Paul Graves: Look, I think there’s two steps. I think the first and most important focus is what many of you recognize as sort of a day one readiness program. We need to sort of hit the ground the day it closes and be able to operate the two businesses as they currently are. And as part of that process, have a plan in place to tackle the cost savings, the more basic, if you will, cost savings, cost synergies that we’ve presented. And that work is advancing and I’m — but I’m very confident given the experience of both the Allkem management team given their previous merger and our management team, which while a separation is not exactly the same as many of the same processes that will tackle that pretty well. I think the second thing is to sort of take a long hard look at the business and make sure that we develop an operating model for the business that does not look like a hybrid.
It has to be 1 that reflects the asset base and the operational capabilities of the two organizations. It takes a little bit more time, but it’s probably got the biggest upside, too, I think running the business truly as a collection of integrated assets. carries the most upside, and that’s the area of my own personal focus in the period post-closing is how quickly do we move to a business that doesn’t look like Livent and it doesn’t look like Allkem and doesn’t low like some kind of hybrid mix of the two. It looks like a truly new company, and it’s being run the most efficient way relative to the asset base and the operating model.

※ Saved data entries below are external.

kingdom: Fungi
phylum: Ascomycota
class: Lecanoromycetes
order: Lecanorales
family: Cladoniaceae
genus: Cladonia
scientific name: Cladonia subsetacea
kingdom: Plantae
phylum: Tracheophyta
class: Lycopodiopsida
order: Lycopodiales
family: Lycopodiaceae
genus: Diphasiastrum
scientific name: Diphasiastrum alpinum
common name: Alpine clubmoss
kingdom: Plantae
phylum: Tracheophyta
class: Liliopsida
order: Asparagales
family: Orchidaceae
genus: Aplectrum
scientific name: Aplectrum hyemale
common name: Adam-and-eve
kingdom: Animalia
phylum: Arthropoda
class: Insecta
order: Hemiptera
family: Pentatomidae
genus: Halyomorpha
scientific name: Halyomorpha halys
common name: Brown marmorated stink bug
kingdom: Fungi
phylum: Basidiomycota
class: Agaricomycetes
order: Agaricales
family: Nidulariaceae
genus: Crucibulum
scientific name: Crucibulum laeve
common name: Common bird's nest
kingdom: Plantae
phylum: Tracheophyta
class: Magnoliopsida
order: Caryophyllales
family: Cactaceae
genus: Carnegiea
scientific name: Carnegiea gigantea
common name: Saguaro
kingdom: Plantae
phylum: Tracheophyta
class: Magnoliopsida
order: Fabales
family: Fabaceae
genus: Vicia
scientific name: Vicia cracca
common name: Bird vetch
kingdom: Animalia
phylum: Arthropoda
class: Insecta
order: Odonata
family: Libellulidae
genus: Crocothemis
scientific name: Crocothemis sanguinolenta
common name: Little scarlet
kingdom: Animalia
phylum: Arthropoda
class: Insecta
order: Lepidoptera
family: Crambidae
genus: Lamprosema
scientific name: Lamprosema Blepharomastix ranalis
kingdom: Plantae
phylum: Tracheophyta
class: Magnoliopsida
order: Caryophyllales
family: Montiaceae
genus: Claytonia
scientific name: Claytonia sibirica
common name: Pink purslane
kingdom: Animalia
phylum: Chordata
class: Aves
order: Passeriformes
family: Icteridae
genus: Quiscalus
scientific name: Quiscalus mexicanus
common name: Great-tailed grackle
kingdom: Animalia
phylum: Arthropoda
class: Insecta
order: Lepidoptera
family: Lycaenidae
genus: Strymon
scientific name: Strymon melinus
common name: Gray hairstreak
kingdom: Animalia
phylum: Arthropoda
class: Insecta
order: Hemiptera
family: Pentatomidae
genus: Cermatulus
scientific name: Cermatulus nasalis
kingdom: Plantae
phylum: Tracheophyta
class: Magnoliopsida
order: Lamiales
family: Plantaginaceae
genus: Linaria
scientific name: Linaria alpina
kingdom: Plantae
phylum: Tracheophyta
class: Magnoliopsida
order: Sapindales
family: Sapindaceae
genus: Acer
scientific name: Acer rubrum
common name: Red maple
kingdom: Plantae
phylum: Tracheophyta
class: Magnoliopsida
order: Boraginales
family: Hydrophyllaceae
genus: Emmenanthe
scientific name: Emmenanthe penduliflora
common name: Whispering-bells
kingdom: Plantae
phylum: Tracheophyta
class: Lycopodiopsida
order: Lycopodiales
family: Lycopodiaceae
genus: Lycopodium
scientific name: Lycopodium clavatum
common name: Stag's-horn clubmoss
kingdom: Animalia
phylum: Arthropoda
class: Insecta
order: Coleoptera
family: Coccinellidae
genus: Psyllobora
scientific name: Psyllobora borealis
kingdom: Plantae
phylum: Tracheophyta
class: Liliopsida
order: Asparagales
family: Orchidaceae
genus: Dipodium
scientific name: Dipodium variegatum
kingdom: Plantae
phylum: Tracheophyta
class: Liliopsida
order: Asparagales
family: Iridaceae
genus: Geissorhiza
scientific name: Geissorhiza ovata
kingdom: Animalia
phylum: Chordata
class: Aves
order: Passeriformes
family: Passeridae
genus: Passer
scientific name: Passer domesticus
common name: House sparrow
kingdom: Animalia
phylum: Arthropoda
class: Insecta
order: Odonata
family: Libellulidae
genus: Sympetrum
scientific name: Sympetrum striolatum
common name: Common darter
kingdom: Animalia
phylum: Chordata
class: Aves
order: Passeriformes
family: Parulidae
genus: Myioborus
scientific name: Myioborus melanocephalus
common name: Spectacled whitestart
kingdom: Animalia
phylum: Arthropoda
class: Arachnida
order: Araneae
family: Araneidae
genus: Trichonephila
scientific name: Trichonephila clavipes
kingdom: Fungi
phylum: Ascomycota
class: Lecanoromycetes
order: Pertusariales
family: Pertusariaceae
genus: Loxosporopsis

Christopher Parkinson: Thank you. Your next question comes from the line of the Chris Kapsch with Loop Capital Markets. Your line is open.
Chris Kapsch: Good afternoon. So I want to ask question following up on Paul on your commentary about when you’re characterizing the market talking about the structural tightness and there is an inference there that that the battery grade chemicals are tighter the inference being maybe that skewed more towards hydroxide versus carbonate especially when you hear the discussion about the challenges associated with ramping a lithium hydroxide conversion just like you’re talking about in the context in Nemaska. So then separately you talked about how as you ramp your Argentine capacity that your intent right now is to kind of keep it balanced between converting downstream into hydroxide and having that carbonate sort of optionality.
So I’m just wondering if you could sort of reconcile that if the market is more tight and your customers are asking for more battery-grade hydroxide maybe then wouldn’t you be — wouldn’t that inform your sort of your roadmap in terms of capital allocation as you ramp your capacity. Thanks for taking the question.
Paul Graves: Yes well Livent — the standalone Livent has always been as you know focused on the hydroxide market. It’s where we think we have the biggest competitive advantage, the most capability to add value and it fits our business model of building close customer relationships. Our historical approach to producing lithium hydroxide though interestingly does have this capability to a degree swing between carbonate and hydroxide if the market demands. And that actually will be even more the case if we have 30,000 tons of capacity in China which is incredibly low capital and low operating cost and frankly doesn’t have to be run all the time. And if there’s opportunities in carbonate in the future, we’ll certainly be able to take advantage of them.